Trudeau told reporters in Winnipeg on March 3 that he was “as surprised” as B.C. Premier David Eby when he heard that the company Adastra Holdings Ltd., which produces marijuana for adult use and medical sales out of its headquarters in Langley, B.C., announced on Feb. 22 that it was permitted by Health Canada to “legally possess, produce, sell and distribute” cocaine.
The company said in a news release that it had been granted a Health Canada amendment to its controlled substance dealer’s licence on Feb. 17.
Eby first responded to the company’s statement on March 2, saying he was “astonished” that Health Canada would grant the amendment and that his government would be contacting Health Canada for answers.
“I was as surprised as the premier of British Columbia was to see that company was talking about selling cocaine on the open market or commercializing it,” Trudeau said on March 3.

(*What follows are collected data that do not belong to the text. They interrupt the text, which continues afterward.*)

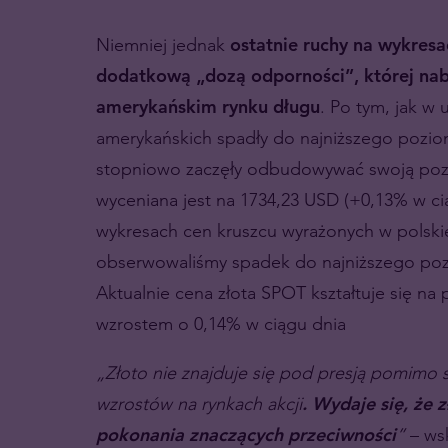
Niemniej jednak
ostatnie ruchy na wykresa
dodatkową „dozą odporności”, której nabr
amerykańskim rynku długu
. Po tym, jak w
amerykańskich spadły do najniższego pozi
stopniowo zaczęły odbudowywać swoją pozycj
wyceniana jest na 1734,23 USD (+0,13% w cią
wykresach cen kruszcu wyrażonych w polskie
obserwowaliśmy spadek do najniższego poz
Aktualnie cena złota SPOT kształtuje się na
wzrostem o 0,14% w ciągu dnia
„Złoto nie znajduje się pod presją pomimo s
wzrostów na rynkach akcji
. Wydaje się, że 
pokonania znaczących przeciwności
”
– ws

“There are limited and very restricted permissions for certain pharmaceutical companies to use that substance for research purposes and for very specific narrowly prescribed medical purposes, but it is not a permission to sell it commercially or provide it on an open market.”
The prime minister said his government is actively addressing the issue.
“We are working very quickly with this company to correct their misunderstanding that their press release has caused,” he said, adding that decriminalizing the commercial sale of cocaine “is not something that this government is looking at furthering.”
B.C. decriminalized possession of up to 2.5 grams of certain hard drugs, including cocaine, beginning on Jan. 31 following Health Canada’s approval of three-year experimental decriminalization exemption program back in May 2022.
Federal Mental Health and Addictions Minister Carolyn Bennett has said that B.C.’s decriminalization plan will reduce “the stigma, the fear, and shame that keep people who use drugs silent about their use, or using alone.”
In 2022, B.C. had an average of over six people dying from drug overdoses every day, and over 11,000 people in the province have died from illicit drug overdoses since the provincial government declared a public health emergency in 2016.
Federal Conservative Party Leader Pierre Poilievre has criticized the decriminalization policy, saying the solution to the issue of addiction is “more treatment and recovery,” rather than “more poison.”
Both Trudeau and Justice Minister David Lametti have said Ottawa has no plans for a national drug decriminalization policy.
The Canadian Press and Marnie Cathcart contributed to this report.